Mata Hari, Ocak 1917’de Paris’e döndü, daha önce de onu yalanlayan ve onun verdiği bilgilere inanmayı reddeden Ladoux ile sonuçsuz kalan bir toplantı sonrası Şubat 1917’de tutuklandı. İlişkileri, çelişkili açıklamaları masum olduğuna inanılmasını önledi. 24 Temmuz 1917’de hâkim önüne çıktı. Duruşma halka kapalı yapıldı, gösterilen deliller tamamen ikinci derecedendi ve doğruluğu kanıtlanmamıştı. Adli takibat onun askeri memurlarla olan ilişkilerine dayanmış, askeri sırlara ulaşmak için cinselliğini kullandığı, Almanların tarafında olduğu, onun yüzünden sayısız askerin öldüğü iddia edilmişti.
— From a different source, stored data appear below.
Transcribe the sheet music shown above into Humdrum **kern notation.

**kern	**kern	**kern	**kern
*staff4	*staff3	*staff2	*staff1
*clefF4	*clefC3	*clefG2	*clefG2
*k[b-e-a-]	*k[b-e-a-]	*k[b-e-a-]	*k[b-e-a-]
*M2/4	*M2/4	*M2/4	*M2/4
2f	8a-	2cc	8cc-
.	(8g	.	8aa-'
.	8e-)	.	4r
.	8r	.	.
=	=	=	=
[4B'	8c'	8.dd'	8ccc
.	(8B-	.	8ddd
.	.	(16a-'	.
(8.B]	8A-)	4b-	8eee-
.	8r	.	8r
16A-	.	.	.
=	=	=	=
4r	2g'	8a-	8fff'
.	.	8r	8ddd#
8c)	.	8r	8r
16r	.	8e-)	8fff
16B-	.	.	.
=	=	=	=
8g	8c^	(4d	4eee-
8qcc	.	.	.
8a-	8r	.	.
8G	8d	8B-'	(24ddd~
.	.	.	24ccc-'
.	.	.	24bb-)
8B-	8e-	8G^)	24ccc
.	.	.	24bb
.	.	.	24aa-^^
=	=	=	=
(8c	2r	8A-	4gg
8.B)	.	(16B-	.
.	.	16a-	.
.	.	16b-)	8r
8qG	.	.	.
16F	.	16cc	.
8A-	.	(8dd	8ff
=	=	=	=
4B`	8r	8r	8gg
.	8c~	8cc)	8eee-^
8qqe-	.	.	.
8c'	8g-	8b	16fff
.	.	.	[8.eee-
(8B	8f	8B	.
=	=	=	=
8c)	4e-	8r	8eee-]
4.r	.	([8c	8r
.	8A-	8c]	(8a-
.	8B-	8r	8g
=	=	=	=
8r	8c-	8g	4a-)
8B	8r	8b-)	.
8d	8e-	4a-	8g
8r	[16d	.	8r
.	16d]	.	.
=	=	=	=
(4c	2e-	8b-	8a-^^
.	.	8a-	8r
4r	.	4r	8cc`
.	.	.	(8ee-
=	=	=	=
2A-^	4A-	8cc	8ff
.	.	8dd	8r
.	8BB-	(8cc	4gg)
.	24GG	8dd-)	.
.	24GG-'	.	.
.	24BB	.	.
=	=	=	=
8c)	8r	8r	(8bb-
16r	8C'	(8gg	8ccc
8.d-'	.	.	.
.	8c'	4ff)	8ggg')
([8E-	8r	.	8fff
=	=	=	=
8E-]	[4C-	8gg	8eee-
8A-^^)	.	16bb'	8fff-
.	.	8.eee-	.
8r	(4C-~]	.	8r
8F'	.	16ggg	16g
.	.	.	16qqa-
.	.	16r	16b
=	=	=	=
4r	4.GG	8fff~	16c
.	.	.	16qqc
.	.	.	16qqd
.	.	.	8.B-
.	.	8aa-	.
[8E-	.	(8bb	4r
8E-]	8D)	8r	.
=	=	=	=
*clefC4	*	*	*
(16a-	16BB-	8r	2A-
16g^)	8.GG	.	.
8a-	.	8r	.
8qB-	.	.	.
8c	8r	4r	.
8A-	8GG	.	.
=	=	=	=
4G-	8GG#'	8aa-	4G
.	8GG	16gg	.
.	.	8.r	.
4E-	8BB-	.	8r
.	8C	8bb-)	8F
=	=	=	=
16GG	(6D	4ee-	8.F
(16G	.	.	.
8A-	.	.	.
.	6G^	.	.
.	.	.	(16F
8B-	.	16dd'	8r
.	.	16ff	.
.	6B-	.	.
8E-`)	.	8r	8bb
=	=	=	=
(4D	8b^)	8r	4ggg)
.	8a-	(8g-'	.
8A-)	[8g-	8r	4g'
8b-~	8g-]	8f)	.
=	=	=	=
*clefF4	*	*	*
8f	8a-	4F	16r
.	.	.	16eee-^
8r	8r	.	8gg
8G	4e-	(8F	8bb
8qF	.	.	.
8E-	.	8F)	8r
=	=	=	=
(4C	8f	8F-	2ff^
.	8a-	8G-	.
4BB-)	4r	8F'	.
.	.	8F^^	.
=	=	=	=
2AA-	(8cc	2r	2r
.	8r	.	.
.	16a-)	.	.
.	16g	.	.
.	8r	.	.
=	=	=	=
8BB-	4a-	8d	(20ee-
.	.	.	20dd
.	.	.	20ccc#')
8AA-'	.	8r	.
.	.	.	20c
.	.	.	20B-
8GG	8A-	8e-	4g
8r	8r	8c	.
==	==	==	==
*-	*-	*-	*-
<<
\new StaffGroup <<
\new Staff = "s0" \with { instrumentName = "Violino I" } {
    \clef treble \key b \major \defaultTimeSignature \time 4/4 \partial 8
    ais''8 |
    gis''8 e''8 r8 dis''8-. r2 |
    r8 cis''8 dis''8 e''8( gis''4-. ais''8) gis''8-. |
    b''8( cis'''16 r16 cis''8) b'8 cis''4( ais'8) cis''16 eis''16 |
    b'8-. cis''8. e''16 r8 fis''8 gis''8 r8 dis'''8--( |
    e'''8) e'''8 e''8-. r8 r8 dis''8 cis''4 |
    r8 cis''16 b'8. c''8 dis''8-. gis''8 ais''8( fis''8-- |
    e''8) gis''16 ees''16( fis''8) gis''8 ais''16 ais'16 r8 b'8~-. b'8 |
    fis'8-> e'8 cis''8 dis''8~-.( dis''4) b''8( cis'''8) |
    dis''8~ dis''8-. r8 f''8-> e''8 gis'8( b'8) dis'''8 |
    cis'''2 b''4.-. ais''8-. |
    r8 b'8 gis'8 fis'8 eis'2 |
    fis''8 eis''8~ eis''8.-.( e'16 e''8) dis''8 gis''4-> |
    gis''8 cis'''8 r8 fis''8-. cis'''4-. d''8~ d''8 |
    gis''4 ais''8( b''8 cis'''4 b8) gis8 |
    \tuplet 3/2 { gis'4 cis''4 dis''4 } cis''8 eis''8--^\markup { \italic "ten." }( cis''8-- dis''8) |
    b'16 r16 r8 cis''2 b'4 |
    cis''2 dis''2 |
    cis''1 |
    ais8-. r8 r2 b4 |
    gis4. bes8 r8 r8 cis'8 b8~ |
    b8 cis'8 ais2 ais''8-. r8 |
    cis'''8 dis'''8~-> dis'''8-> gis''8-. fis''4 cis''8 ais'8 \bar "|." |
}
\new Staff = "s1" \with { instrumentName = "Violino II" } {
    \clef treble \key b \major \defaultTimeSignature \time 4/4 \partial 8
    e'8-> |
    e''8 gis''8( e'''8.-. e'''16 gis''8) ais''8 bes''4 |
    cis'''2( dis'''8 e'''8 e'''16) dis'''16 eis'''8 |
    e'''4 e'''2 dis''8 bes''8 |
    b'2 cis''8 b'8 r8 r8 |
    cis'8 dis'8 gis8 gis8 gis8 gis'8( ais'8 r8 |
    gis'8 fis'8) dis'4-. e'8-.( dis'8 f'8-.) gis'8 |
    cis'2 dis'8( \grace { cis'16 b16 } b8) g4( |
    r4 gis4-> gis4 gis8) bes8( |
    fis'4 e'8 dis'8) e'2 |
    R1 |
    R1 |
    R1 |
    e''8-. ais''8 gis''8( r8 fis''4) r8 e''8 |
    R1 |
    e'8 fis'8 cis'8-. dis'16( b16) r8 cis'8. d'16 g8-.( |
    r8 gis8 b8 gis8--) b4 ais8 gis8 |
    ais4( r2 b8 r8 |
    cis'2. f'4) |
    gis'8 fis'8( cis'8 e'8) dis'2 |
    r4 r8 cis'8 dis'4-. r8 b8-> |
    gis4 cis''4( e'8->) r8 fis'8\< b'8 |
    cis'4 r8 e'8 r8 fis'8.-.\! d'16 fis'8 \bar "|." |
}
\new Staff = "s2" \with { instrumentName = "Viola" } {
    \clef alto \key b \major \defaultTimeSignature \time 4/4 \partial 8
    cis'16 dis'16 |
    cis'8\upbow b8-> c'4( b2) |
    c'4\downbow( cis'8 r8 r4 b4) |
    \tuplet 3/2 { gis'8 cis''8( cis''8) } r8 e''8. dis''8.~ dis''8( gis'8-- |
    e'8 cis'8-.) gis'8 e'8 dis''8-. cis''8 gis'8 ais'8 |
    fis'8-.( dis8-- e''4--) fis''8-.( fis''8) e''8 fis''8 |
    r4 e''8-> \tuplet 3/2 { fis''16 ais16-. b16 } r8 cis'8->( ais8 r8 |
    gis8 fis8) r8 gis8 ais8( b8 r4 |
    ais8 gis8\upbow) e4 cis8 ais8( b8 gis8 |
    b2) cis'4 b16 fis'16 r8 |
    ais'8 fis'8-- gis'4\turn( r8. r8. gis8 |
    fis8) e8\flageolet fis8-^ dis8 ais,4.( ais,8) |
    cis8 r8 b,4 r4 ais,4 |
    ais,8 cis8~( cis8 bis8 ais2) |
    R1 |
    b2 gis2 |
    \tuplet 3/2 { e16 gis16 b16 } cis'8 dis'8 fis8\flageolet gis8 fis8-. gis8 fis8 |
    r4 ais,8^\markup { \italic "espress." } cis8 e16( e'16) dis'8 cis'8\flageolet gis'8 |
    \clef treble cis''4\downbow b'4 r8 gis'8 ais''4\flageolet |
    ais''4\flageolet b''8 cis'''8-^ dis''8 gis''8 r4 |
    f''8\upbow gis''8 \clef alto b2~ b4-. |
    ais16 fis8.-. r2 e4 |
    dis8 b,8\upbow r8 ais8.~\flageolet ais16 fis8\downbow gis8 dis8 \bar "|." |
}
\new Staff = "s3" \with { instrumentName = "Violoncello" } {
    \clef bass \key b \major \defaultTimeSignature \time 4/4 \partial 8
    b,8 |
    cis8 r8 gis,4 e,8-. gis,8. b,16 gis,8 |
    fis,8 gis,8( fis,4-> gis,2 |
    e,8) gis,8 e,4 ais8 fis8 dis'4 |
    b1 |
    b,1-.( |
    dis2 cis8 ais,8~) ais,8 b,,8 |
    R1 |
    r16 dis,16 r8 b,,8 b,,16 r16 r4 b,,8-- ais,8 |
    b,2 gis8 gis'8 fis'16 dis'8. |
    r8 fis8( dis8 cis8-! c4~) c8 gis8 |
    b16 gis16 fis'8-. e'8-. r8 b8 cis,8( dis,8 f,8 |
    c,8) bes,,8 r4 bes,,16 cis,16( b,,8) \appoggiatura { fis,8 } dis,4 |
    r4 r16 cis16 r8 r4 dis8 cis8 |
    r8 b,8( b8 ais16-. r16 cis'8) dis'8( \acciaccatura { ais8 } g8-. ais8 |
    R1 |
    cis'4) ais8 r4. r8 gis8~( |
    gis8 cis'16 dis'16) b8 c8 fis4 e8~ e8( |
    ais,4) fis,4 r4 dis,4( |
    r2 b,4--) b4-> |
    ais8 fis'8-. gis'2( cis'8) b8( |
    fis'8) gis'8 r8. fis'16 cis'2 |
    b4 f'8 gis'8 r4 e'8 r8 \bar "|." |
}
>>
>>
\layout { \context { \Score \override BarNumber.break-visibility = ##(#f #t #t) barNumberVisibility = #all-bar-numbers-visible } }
Casusluk mevzusunun paranoya halini aldığı I. Dünya Savaşı ortamında Mata Hari, kimseye masumiyetini kanıtlayamadı. 15 Ekim’de idam mangası tarafından kurşuna dizilerek idam edildi.
Mata Hari’nin idamı dönemin en çok yankı uyandıran olayı oldu. Hakkında ölümüne dair pek çok söylenti çıkarıldı. Hâlâ da efsanevi bir şekilde anlatılan ve çoğu kurgu olan skandalları hakkında yazılan Mata Hari’nin ölüsüne kimse sahip çıkmadı. Bedeni Paris Üniversitesi Tıp Fakültesi’nde bir teşrih odasına kondu.
Kaynak: Ann Kramer, Dünya Savaşlarında Kadın Casuslar, çev. Tülin Er Türkiye İş Bankası Kültür Yayınları, İstanbul, 2014.